On his return, in June 1916 Blanc was one of three French Socialist deputies who voted against providing war credits.
The delegates were condemned by the socialist paper L'Humanité as "the pilgrims of Kienthal." Even Jean Longuet, the grandson of Karl Marx and nominally head of the pacifist section of the socialist party, said he would continue to vote for war credits. At the August 1916 party conference "the dangerous deviationism of Kienthal" was condemned.
There was debate over whether the French should send official representatives to the meeting of the Third Zimmerwald Conference at Stockholm in September 1917. The "three pilgrims" presented a resolution in June 1917 in favor.
In the end, the French did not attend.

Shortly before the war ended, in October 1918 Blanc wrote that his group would support the majority if, as promised, they led the party back to the International, and fight them if they did not. However, it was not clear if this meant the defunct Second International or the emerging Moscow-based Third International.

==Later career==

The Socialist party held a congress in Paris on 11–14 September 1919 to discuss the electoral program and tactics. The left and center of the party wanted to declare solidarity with the Russian Revolution, while Renaudel on the right threatened to resign rather than join the Third International. The congress agreed on a compromise manifesto.
At the end of the turbulent congress the Left felt embittered and isolated. Blanc said the party had in fact split, which would be obvious during the elections. He said, "Would not a good divorce be better than a bad marriage?"
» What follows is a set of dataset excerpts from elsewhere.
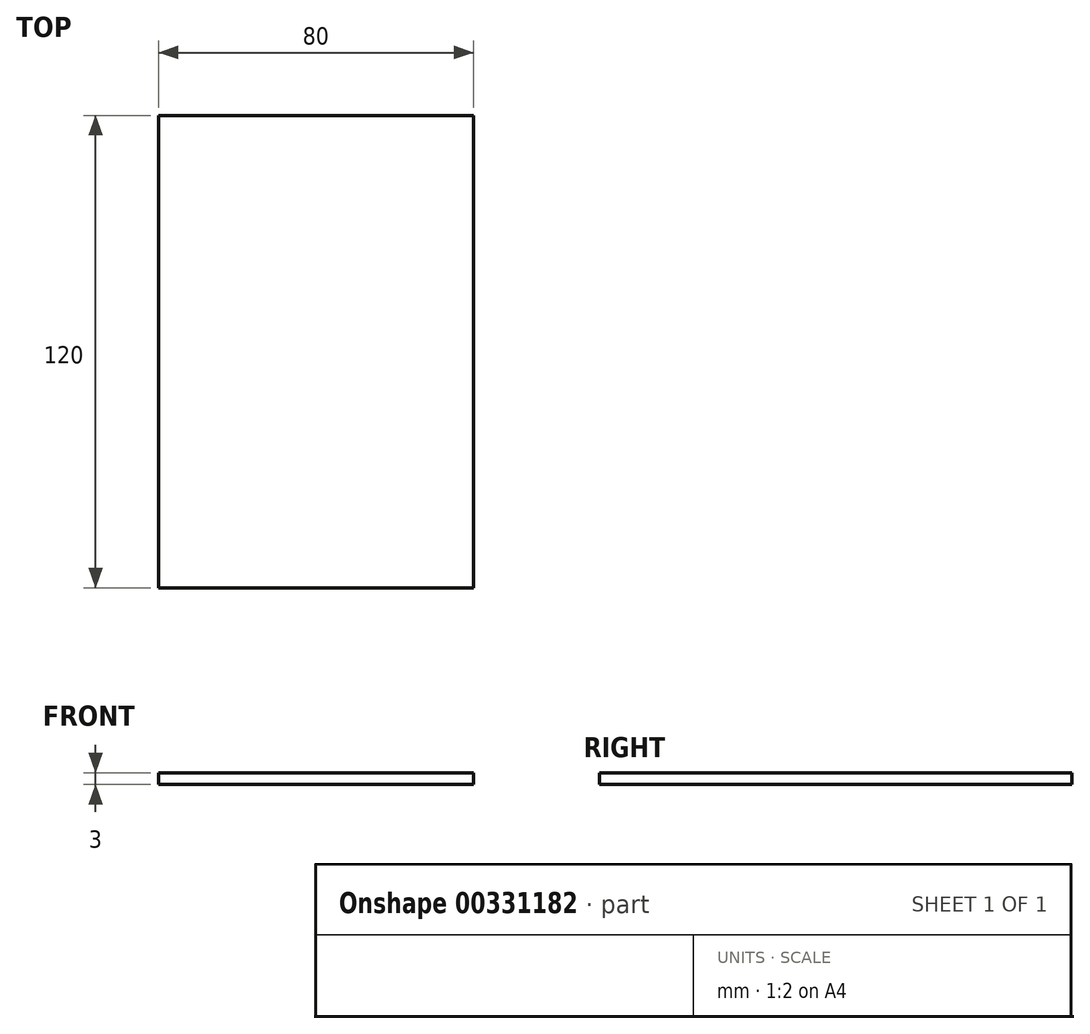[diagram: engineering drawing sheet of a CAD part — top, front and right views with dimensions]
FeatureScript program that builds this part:
annotation { "Feature Type Name" : "Feature", "Feature Type Description" : "" }
export const myFeature = defineFeature(function(context is Context, id is Id, definition is map)
    precondition{}
    {
        {
            var Q0;
            Q0=qCreatedBy(makeId("Top.planeOp"),FACE);
            var sketch = newSketch(context, id + "F0", { "sketchPlane" : qUnion([Q0])});
            skLineSegment(sketch, "E0.bottom", {"start": v(-40, 60) * mm, "end": v(40, 60) * mm});
            skLineSegment(sketch, "E0.top", {"start": v(-40, -60) * mm, "end": v(40, -60) * mm});
            skLineSegment(sketch, "E0.left", {"start": v(-40, 60) * mm, "end": v(-40, -60) * mm});
            skLineSegment(sketch, "E0.right", {"start": v(40, 60) * mm, "end": v(40, -60) * mm});
            skPoint(sketch, "E0.middle", {"position": v(0, 0) * mm});
            skSolve(sketch);
        }
        {
            var Q0;
            Q0 = qSketchRegion(id + "F0", true);
            extrude(context, id + "F1", {"entities" : qUnion([Q0]), "depth" : 3 * mm});
        }
    });
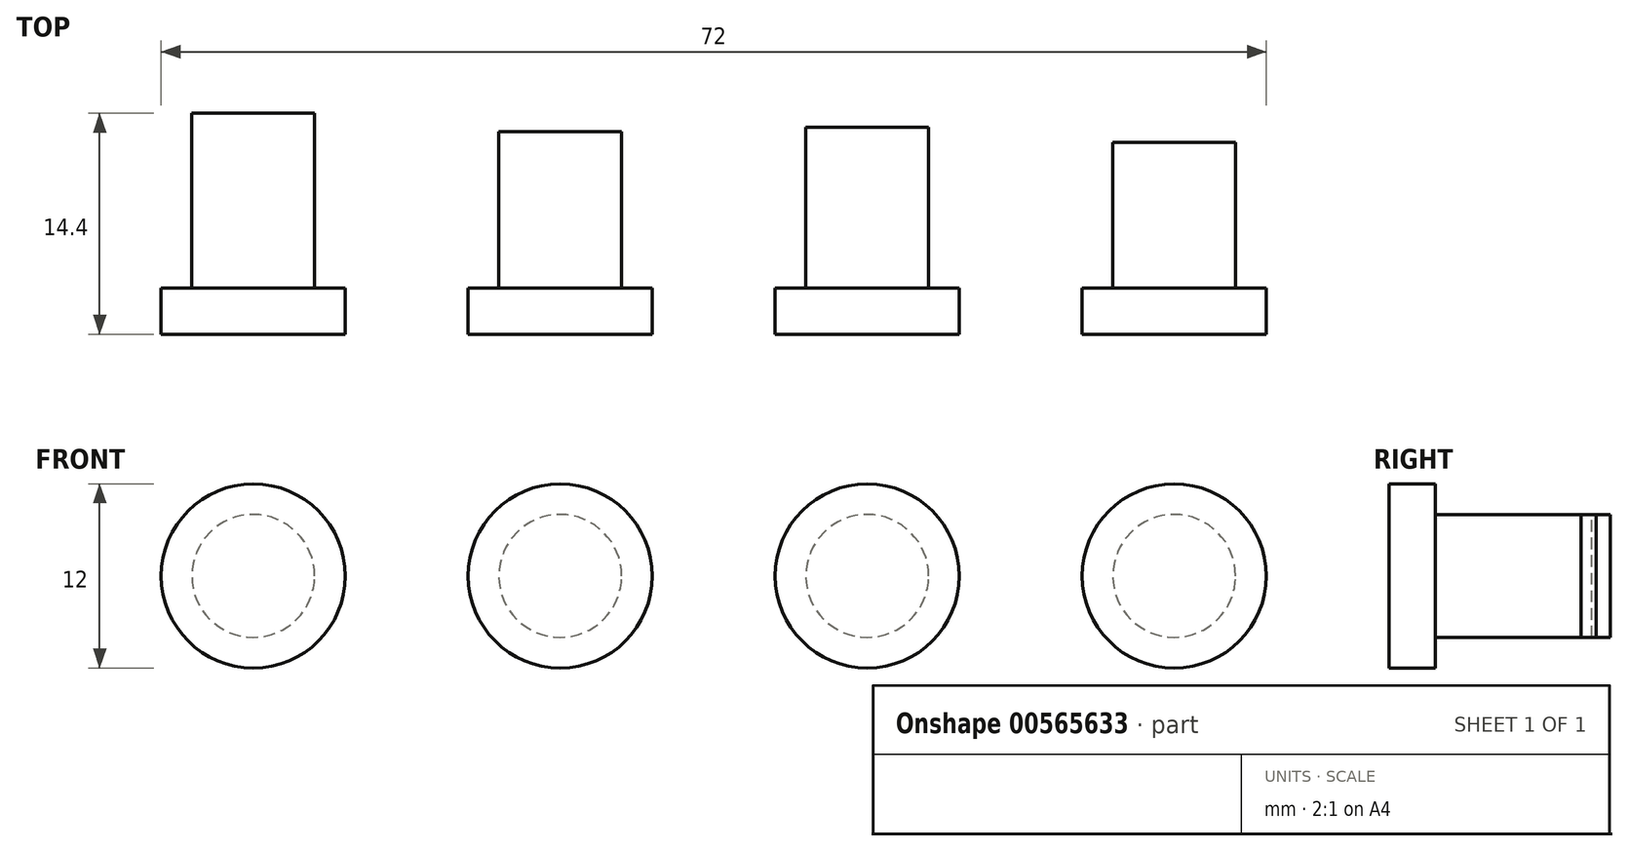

Blanc was reelected for the department of Vaucluse in the elections of 16 November 1919 at the top of the Socialist party list. At the December 1920 Tours Congress he was part of the left-leaning majority of the SFIO that formed the French Communist Party (SFIC, Section française de l'Internationale communiste). Due to a serious illness he was unable to run in the general elections of 1924, and retired from politics. He was accepted back by the Education department, but died before resuming work. He died in Alfortville, Seine, on 26 August 1924.